Die Regierung von Premier Petr Fiala (ODS) kann mit dem Vertrauen der Abgeordnetenkammer weiterregieren. Die Opposition scheiterte mit ihrem Versuch, dem Kabinett das Misstrauen auszusprechen. Die auf Bestreben der ANO einberufene außerordentliche Sitzung dauerte zwei Tage. Die Debatten begannen am Dienstagmorgen (17.1.), und nachdem in der Nacht von Dienstag auf Mittwoch eine Pause eingelegt worden ist, endete sie am Donnerstag (19.1.) kurz nach Mitternacht mit einem wenig überraschenden Ergebnis. Die Abgeordneten stimmten mit Regierungsmehrheit für das Vertrauen in die Regierung.
Bild: Facebook/Poslanecká sněmovna Parlamentu České republiky
Das Ergebnis der Vertrauensabstimmung stand von Anfang an fest. Da aber das Fernsehen die Sitzung zum großen Teil live übertrug, nutzten die Oppositions-, aber auch die Regierungsvertreter das Parlament vor allem als Wahlkampfbühne für "ihre" jeweiligen Kandidaten Andrej Babiš (ANO) und Petr Pavel in der zweiten Runde der Präsidentschaftswahl.
Einige Regierungspolitiker haben der ANO vorgeworfen, die Vertrauensdebatte sei Teil der Kampagne von Babiš. ANO-Vertreter bestritten dies und wiesen darauf hin, dass Babiš gar nicht im Unterhaus anwesend war.
Radim Fiala, Fraktionschef der rechten SPD, kritisierte die Regierungsbank scharf. Die Minister, so sagte er, sprachen zunächst darüber, dass alles in Ordnung sei. "Nur irgendwie haben die Leute kein Geld, die Lebensmittelpreise steigen, die Wohnungskosten sind unerschwinglich", so der oppositionelle Namensvetter des Premiers. Er fügte hinzu, er glaube, dass das Kabinett bei der Lösung der Krise "schlecht, langsam und dumm" vorgehe.
SPD-Abgeordnete Lucie Šafránková verglich das Arbeitstempo der Regierung in der Sozialpolitik mit dem Tempo einer "Schnecke im hohen Gras", das Jahr der Regierung Fiala war ihrer Meinung nach ein "Trauerspiel". Martin Kolovratník (ANO) kritisierte das Verkehrsministerium. Er warf Minister Martin Kupka (ODS) vor, viel zu langsam auf die Energiekrise reagiert zu haben.
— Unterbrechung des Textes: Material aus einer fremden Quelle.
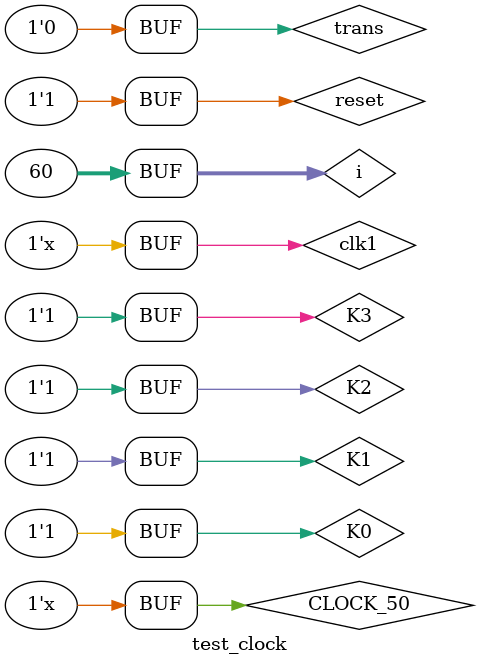
<source format=v>
module test_clock();
	reg reset,CLOCK_50,clk1,K0,K1,K2,K3,trans;
	wire [6:0]HEX5,HEX4,HEX3,HEX2,HEX1,HEX0;
	wire [5:0]count_dis_s,count_dis_m,count_dis_h;
	wire [6:0]state7;
	wire c1s,c0s,c1m,c0m,c1h,c0h;
	//reg c0s,c1s,c0m,c1m,c0h,c1h;
	wire equal60_min,equal60;
	integer i;
	
	
	//combine UUT(CLOCK_50,disable_s,disable_min,disable_hour,c0s,c1s,c0m,c1m,c0h,c1h,reset,HEX5,HEX4,HEX3,HEX2,HEX1,HEX0,count_dis_s,count_dis_m,count);
	combine UUT(CLOCK_50,clk1,   K0,K1,K2,K3,trans,reset,  HEX5,HEX4,HEX3,HEX2,HEX1,HEX0,  count_dis_s,count_dis_m,count_dis_h, state7, c1s,c0s,c1m,c0m,c1h,c0h,equal60_min,equal60);
	
	always #1 CLOCK_50 = ~CLOCK_50;
	always #50 clk1 = ~clk1;
	initial
	begin
		// initialize everything
		CLOCK_50 = 0;
		clk1 = 0;
		K0 = 1;
		K1 = 1;
		K2 = 1;
		K3 = 1;
		trans = 0;
		reset = 1;
		
		
		// reset everything
		#5;
		reset = 0;
		#5;
		reset = 1;
		#20;
		
	
		
		// testing set up second
		trans = 1;
		#150;
		trans = 0;
		#150;
		K0 = 0;
		#15;
		K0 = 1;
		#600;
		trans = 1;
		#250;
		trans = 0;
		
		#1000;
		// testing set up minute
		trans = 1;
		#200;
		trans = 0;
		#150;
		K1 = 0;
		#15;
		K1 = 1;
		#600;
		trans = 1;
		#250;
		trans = 0;
		
		#1000;
		// testing set up hour
		trans = 1;
		#300;
		trans = 0;
		#150;
		K2 = 0;
		#15;
		K2 = 1;
		#600;
		trans = 1;
		#100;
		trans = 0;
		
		#1000;
		//testing KEY3
		K3 = 0;
		#15;
		K3 = 1;
		
		
		
		
	end

	initial
	begin
		// testing K3, deduce all three value
	
		
		#7600;
		K3 = 0;
		#15;
		K3 = 1;
		
		// testing the set up minute mode. In this mode, minute stops counting
		trans = 1;
		#200;
		trans = 0;
		
		#5985;
		// testing the set up hour mode. In this mode, hour stops counting
		trans = 1;
		#100;
		trans = 0;
		
		#6100;
		// back to normal mode
		trans = 1;
		#100;
		trans = 0;
		
		#15;
		for(i=0; i<60; i=i+1) // push KEY1 to set the minute to 59 for testing hour
		begin
			#5;
			K1 = 0;
			#5;
			K1 = 1;
		end
		
		
		
			
	end
	
endmodule 
</source>
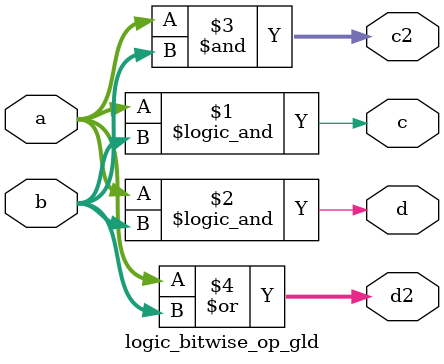
<source format=v>
module logic_bitwise_op_gld(
  input  [7:0] a,
  input  [7:0] b,
  output       c,
  output       d,
  output [7:0] c2,
  output [7:0] d2
);


assign c = a && b; //strange expression in Verilog
assign d = a && b;
// assign c = (a != 8'b0) && (b != 8'b0);
// assign d = (a != 8'b0) || (b != 8'b0);
assign c2 = a & b;
assign d2 = a | b;

endmodule

</source>
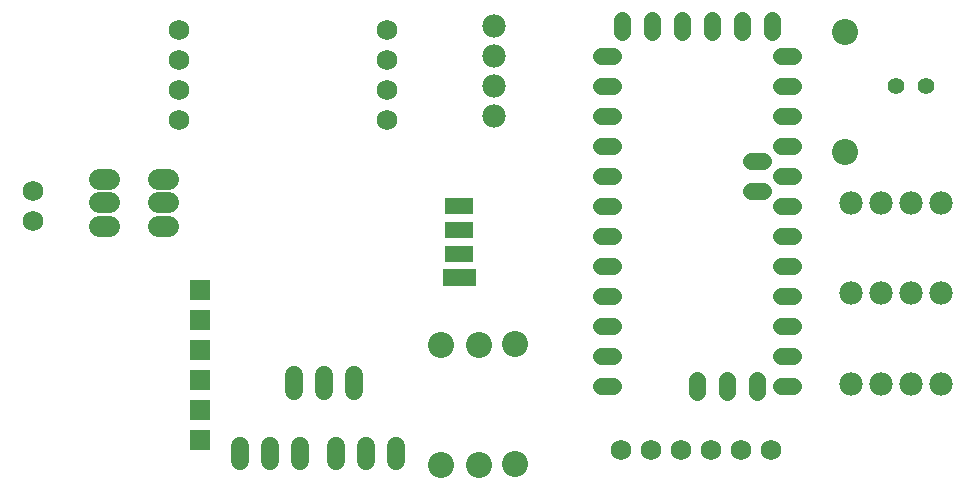
<source format=gbs>
G04 Layer: BottomSolderMaskLayer*
G04 EasyEDA v6.4.7, 2020-11-10T19:46:02+00:00*
G04 68ef014cab984e83be15227dbec4fbb5,fc2761ce2fcb42ad9aa58f7a23a2c2a4,10*
G04 Gerber Generator version 0.2*
G04 Scale: 100 percent, Rotated: No, Reflected: No *
G04 Dimensions in millimeters *
G04 leading zeros omitted , absolute positions ,3 integer and 3 decimal *
%FSLAX33Y33*%
%MOMM*%
G90*
D02*

%ADD23C,1.524000*%
%ADD32C,1.473200*%
%ADD33C,1.803197*%
%ADD34C,2.203196*%
%ADD35C,1.403096*%
%ADD38C,1.981200*%
%ADD39C,1.727200*%

%LPD*%
G54D32*
G01X53919Y37832D02*
G01X54935Y37832D01*
G01X53919Y35292D02*
G01X54935Y35292D01*
G01X53919Y32752D02*
G01X54935Y32752D01*
G01X53919Y30212D02*
G01X54935Y30212D01*
G01X53919Y27672D02*
G01X54935Y27672D01*
G01X53919Y25132D02*
G01X54935Y25132D01*
G01X53919Y22592D02*
G01X54935Y22592D01*
G01X53919Y20052D02*
G01X54935Y20052D01*
G01X53919Y17512D02*
G01X54935Y17512D01*
G01X53919Y14972D02*
G01X54935Y14972D01*
G01X53919Y12432D02*
G01X54935Y12432D01*
G01X53919Y9892D02*
G01X54935Y9892D01*
G01X66619Y26402D02*
G01X67635Y26402D01*
G01X66619Y28942D02*
G01X67635Y28942D01*
G01X69159Y9892D02*
G01X70175Y9892D01*
G01X69159Y12432D02*
G01X70175Y12432D01*
G01X69159Y14972D02*
G01X70175Y14972D01*
G01X69159Y17512D02*
G01X70175Y17512D01*
G01X69159Y20052D02*
G01X70175Y20052D01*
G01X69159Y22592D02*
G01X70175Y22592D01*
G01X69159Y25132D02*
G01X70175Y25132D01*
G01X69159Y27672D02*
G01X70175Y27672D01*
G01X69159Y30212D02*
G01X70175Y30212D01*
G01X69159Y32752D02*
G01X70175Y32752D01*
G01X69159Y35292D02*
G01X70175Y35292D01*
G01X55697Y40880D02*
G01X55697Y39864D01*
G01X58237Y40880D02*
G01X58237Y39864D01*
G01X60777Y40880D02*
G01X60777Y39864D01*
G01X63317Y40880D02*
G01X63317Y39864D01*
G01X65857Y40880D02*
G01X65857Y39864D01*
G01X68397Y40880D02*
G01X68397Y39864D01*
G01X67127Y10400D02*
G01X67127Y9384D01*
G01X64587Y10400D02*
G01X64587Y9384D01*
G01X62047Y10400D02*
G01X62047Y9384D01*
G01X69159Y37832D02*
G01X70175Y37832D01*
G54D23*
G01X31447Y3556D02*
G01X31447Y4877D01*
G01X36527Y3556D02*
G01X36527Y4877D01*
G01X33987Y3556D02*
G01X33987Y4877D01*
G01X23319Y3556D02*
G01X23319Y4877D01*
G01X28399Y3556D02*
G01X28399Y4877D01*
G01X25859Y3556D02*
G01X25859Y4877D01*
G01X27891Y9525D02*
G01X27891Y10846D01*
G01X32971Y9525D02*
G01X32971Y10846D01*
G01X30431Y9525D02*
G01X30431Y10846D01*
G54D33*
G01X12261Y27474D02*
G01X11361Y27474D01*
G01X12261Y25475D02*
G01X11361Y25475D01*
G01X12261Y23473D02*
G01X11361Y23473D01*
G01X17259Y27474D02*
G01X16359Y27474D01*
G01X17259Y25475D02*
G01X16359Y25475D01*
G01X17259Y23473D02*
G01X16359Y23473D01*
G54D34*
G01X40386Y3217D03*
G01X40386Y13377D03*
G01X43561Y3217D03*
G01X43561Y13377D03*
G01X46609Y3344D03*
G01X46609Y13504D03*
G01X74549Y39920D03*
G01X74549Y29760D03*
G54D35*
G01X78867Y35348D03*
G01X81407Y35348D03*
G36*
G01X40538Y18380D02*
G01X40538Y19854D01*
G01X43281Y19854D01*
G01X43281Y18380D01*
G01X40538Y18380D01*
G37*
G36*
G01X40728Y20422D02*
G01X40728Y21825D01*
G01X43091Y21825D01*
G01X43091Y20422D01*
G01X40728Y20422D01*
G37*
G36*
G01X40728Y22429D02*
G01X40728Y23831D01*
G01X43091Y23831D01*
G01X43091Y22429D01*
G01X40728Y22429D01*
G37*
G36*
G01X40728Y24486D02*
G01X40728Y25889D01*
G01X43091Y25889D01*
G01X43091Y24486D01*
G01X40728Y24486D01*
G37*
G54D38*
G01X44831Y40428D03*
G01X44831Y37888D03*
G01X44831Y35348D03*
G01X44831Y32808D03*
G01X75057Y10075D03*
G01X77597Y10075D03*
G01X80137Y10075D03*
G01X82677Y10075D03*
G01X75057Y17822D03*
G01X77597Y17822D03*
G01X80137Y17822D03*
G01X82677Y17822D03*
G01X75057Y25442D03*
G01X77597Y25442D03*
G01X80137Y25442D03*
G01X82677Y25442D03*
G54D39*
G01X68326Y4487D03*
G01X65786Y4487D03*
G01X63246Y4487D03*
G01X60706Y4487D03*
G01X58166Y4487D03*
G01X55626Y4487D03*
G01X18161Y40047D03*
G01X18161Y37507D03*
G01X18161Y34967D03*
G01X18161Y32427D03*
G01X35814Y40047D03*
G01X35814Y37507D03*
G01X35814Y34967D03*
G01X35814Y32427D03*
G01X5842Y26458D03*
G01X5842Y23918D03*
G36*
G01X19075Y17212D02*
G01X19075Y18939D01*
G01X20802Y18939D01*
G01X20802Y17212D01*
G01X19075Y17212D01*
G37*
G36*
G01X19075Y14672D02*
G01X19075Y16399D01*
G01X20802Y16399D01*
G01X20802Y14672D01*
G01X19075Y14672D01*
G37*
G36*
G01X19075Y12132D02*
G01X19075Y13859D01*
G01X20802Y13859D01*
G01X20802Y12132D01*
G01X19075Y12132D01*
G37*
G36*
G01X19075Y9592D02*
G01X19075Y11319D01*
G01X20802Y11319D01*
G01X20802Y9592D01*
G01X19075Y9592D01*
G37*
G36*
G01X19075Y7052D02*
G01X19075Y8779D01*
G01X20802Y8779D01*
G01X20802Y7052D01*
G01X19075Y7052D01*
G37*
G36*
G01X19075Y4512D02*
G01X19075Y6239D01*
G01X20802Y6239D01*
G01X20802Y4512D01*
G01X19075Y4512D01*
G37*
M00*
M02*

</source>
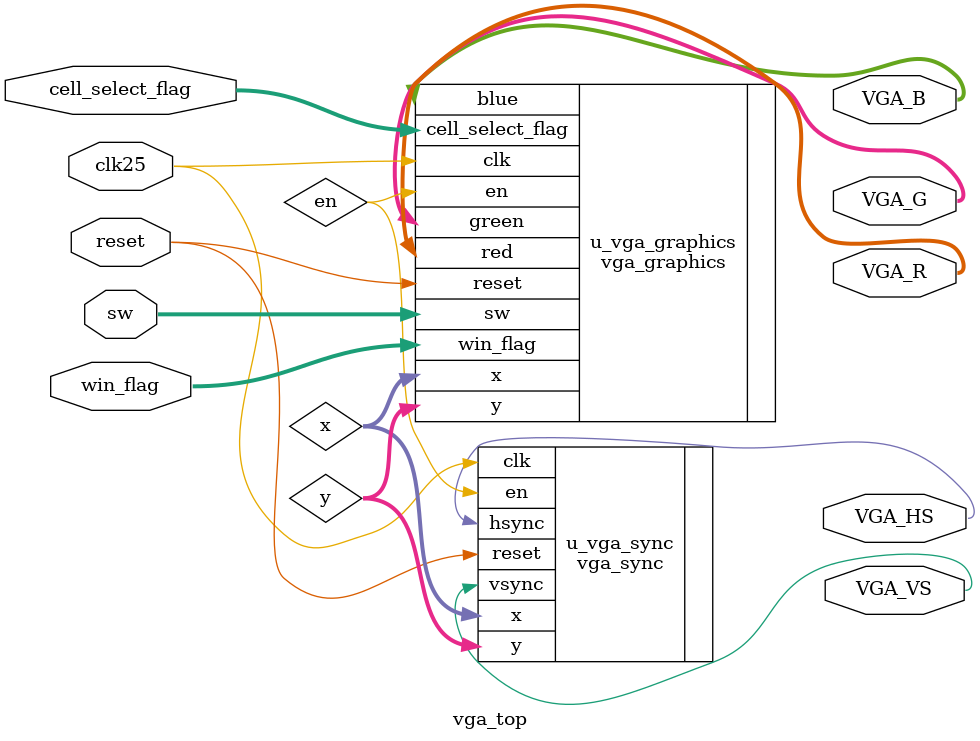
<source format=v>
module vga_top (
    input  wire       clk25,
    input  wire       reset,
    input  wire [17:0] sw,
    input  wire [8:0] cell_select_flag,
    input  wire [1:0]  win_flag,
    output wire       VGA_HS,
    output wire       VGA_VS,
    output wire [3:0] VGA_R,
    output wire [3:0] VGA_G,
    output wire [3:0] VGA_B
);

    // Internal signals
    wire [9:0] x, y;
    wire en;
    
    // VGA sync generator
    vga_sync u_vga_sync (
        .clk(clk25),
        .reset(reset),
        .x(x),
        .y(y),
        .hsync(VGA_HS),
        .vsync(VGA_VS),
        .en(en)
    );
    
    // VGA graphics generator
    vga_graphics u_vga_graphics (
        .clk(clk25),
        .reset(reset),
        .x(x),
        .y(y),
        .en(en),
        .sw(sw),
        .cell_select_flag(cell_select_flag),
        .win_flag         (win_flag), 
        .red(VGA_R),
        .green(VGA_G),
        .blue(VGA_B)
    );

endmodule
</source>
Die Abgeordneten der Opposition befassten sich in ihrer Regierungskritik auch mit der Gesundheitsversorgung, der Kriminalität und der Betreuung ukrainischer Flüchtlinge in der Tschechischen Republik. Je später der Abend, umso kurioser die Rednerbeiträge. Der ANO-Abgeordnete Hubert Lang beschloss, einen Teil seiner Rede im Morse-Alphabet zu klopfen. Vize-Parlamentspräsident Jan Skopeček (ODS) appellierte daraufhin an die Abgeordneten, sich um die Wahrung ihrer Würde zu bemühen.
Premier Fiala erwiderte, wenn die Opposition eine vernünftige Debatte führen wolle, solle sie der Regierung substanzielle Fragen stellen, sich nicht beschweren und nicht jammern. "Sie weinen und beschweren sich darüber, dass Mitglieder der Regierung sprechen, argumentieren und sagen, was die Regierung getan hat, was in den einzelnen Ministerien getan wurde. Und dann, wenn die Minister aufhören zu berichten und Sie sprechen können, beschweren Sie sich wieder darüber, dass die Mitglieder der Regierung nicht sprechen", warf der Premierminister der Opposition vor.
Bei der Vertrauensabstimmung unterstützten 81 der anwesenden Abgeordneten den Misstrauensantrag, während 102 Mandatare der Regierung das Vertrauen aussprachen. Misstrauensvoten sind im tschechischen Parlamentarismus sehr beliebt. Die jüngste Sitzung war bereits der 17. Versuch einer Opposition, eine amtierende Regierung zu stürzen. Bislang scheiterten alle - bis auf einen. 2009 wurde die Regierung von Premier Mirek Topolánek (damals ODS) auf diesem Weg abgesetzt.